# Exercise prompt:
Pictures aside, please retype the whole listing word for word.

# Dataset extract:
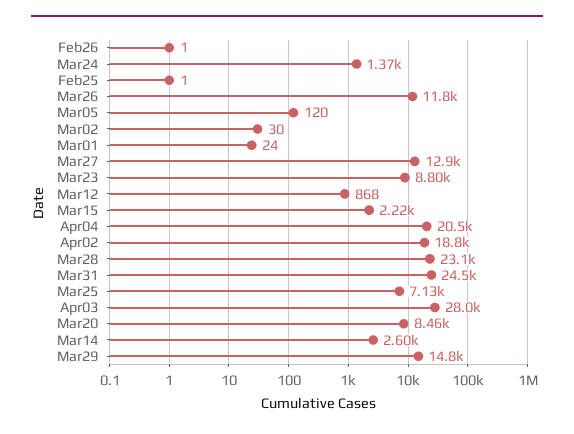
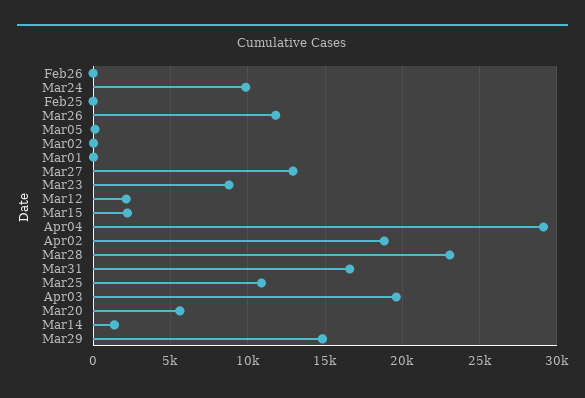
  {
    "Feb26": 1,
-   "Mar24": 1370,
+   "Mar24": 10000,
    "Feb25": 1,
    "Mar26": 11800,
    "Mar05": 120,
    "Mar02": 30,
    "Mar01": 24,
    "Mar27": 12900,
    "Mar23": 8800,
-   "Mar12": 868,
+   "Mar12": 2000,
    "Mar15": 2220,
-   "Apr04": 20500,
+   "Apr04": 29000,
    "Apr02": 18800,
    "Mar28": 23100,
-   "Mar31": 24500,
+   "Mar31": 16500,
-   "Mar25": 7130,
+   "Mar25": 11000,
-   "Apr03": 28000,
+   "Apr03": 19500,
-   "Mar20": 8460,
+   "Mar20": 5500,
-   "Mar14": 2600,
+   "Mar14": 1500,
    "Mar29": 14800
  }

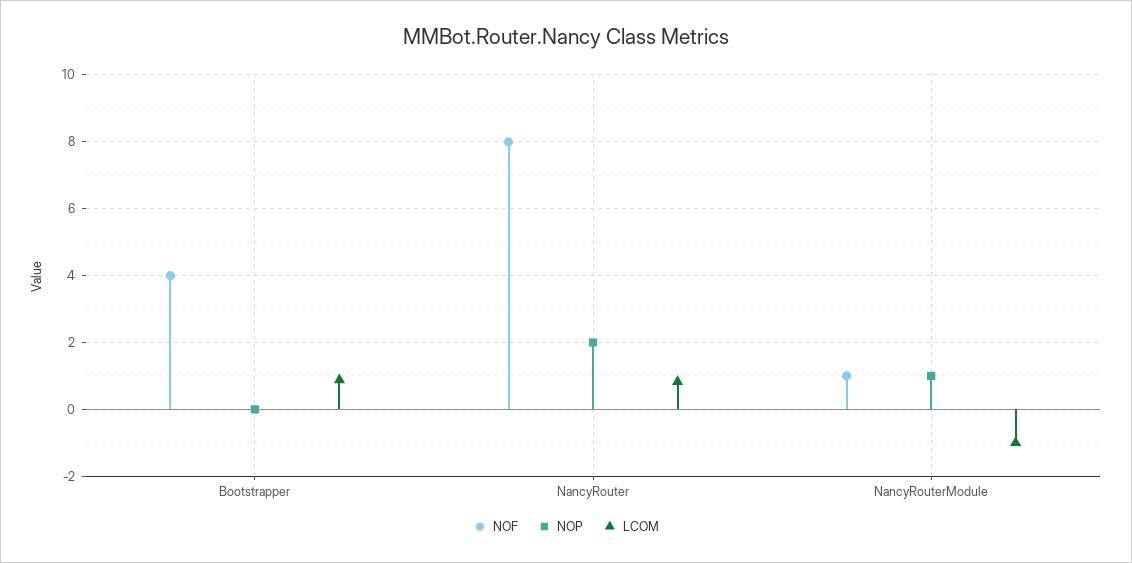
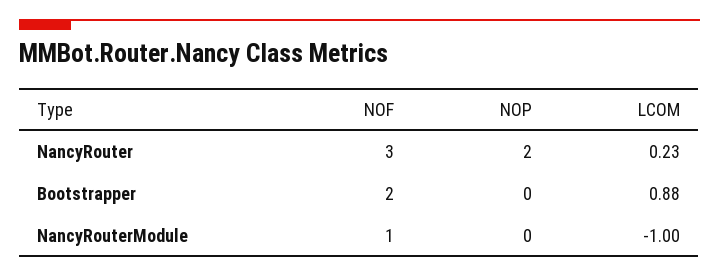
  {
    "NOF": {
-     "Bootstrapper": 4,
+     "Bootstrapper": 2,
-     "NancyRouter": 8,
+     "NancyRouter": 3,
      "NancyRouterModule": 1
    },
    "NOP": {
      "Bootstrapper": 0,
      "NancyRouter": 2,
-     "NancyRouterModule": 1
+     "NancyRouterModule": 0
    },
    "LCOM": {
      "Bootstrapper": 0.88,
-     "NancyRouter": 0.8,
+     "NancyRouter": 0.23,
      "NancyRouterModule": -1
    }
  }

# Answer box:
  {
    "Feb26": 1,
-   "Mar24": 1370,
+   "Mar24": 10000,
    "Feb25": 1,
    "Mar26": 11800,
    "Mar05": 120,
    "Mar02": 30,
    "Mar01": 24,
    "Mar27": 12900,
    "Mar23": 8800,
-   "Mar12": 868,
+   "Mar12": 2000,
    "Mar15": 2220,
-   "Apr04": 20500,
+   "Apr04": 29000,
    "Apr02": 18800,
    "Mar28": 23100,
-   "Mar31": 24500,
+   "Mar31": 16500,
-   "Mar25": 7130,
+   "Mar25": 11000,
-   "Apr03": 28000,
+   "Apr03": 19500,
-   "Mar20": 8460,
+   "Mar20": 5500,
-   "Mar14": 2600,
+   "Mar14": 1500,
    "Mar29": 14800
  }

  {
    "NOF": {
-     "Bootstrapper": 4,
+     "Bootstrapper": 2,
-     "NancyRouter": 8,
+     "NancyRouter": 3,
      "NancyRouterModule": 1
    },
    "NOP": {
      "Bootstrapper": 0,
      "NancyRouter": 2,
-     "NancyRouterModule": 1
+     "NancyRouterModule": 0
    },
    "LCOM": {
      "Bootstrapper": 0.88,
-     "NancyRouter": 0.8,
+     "NancyRouter": 0.23,
      "NancyRouterModule": -1
    }
  }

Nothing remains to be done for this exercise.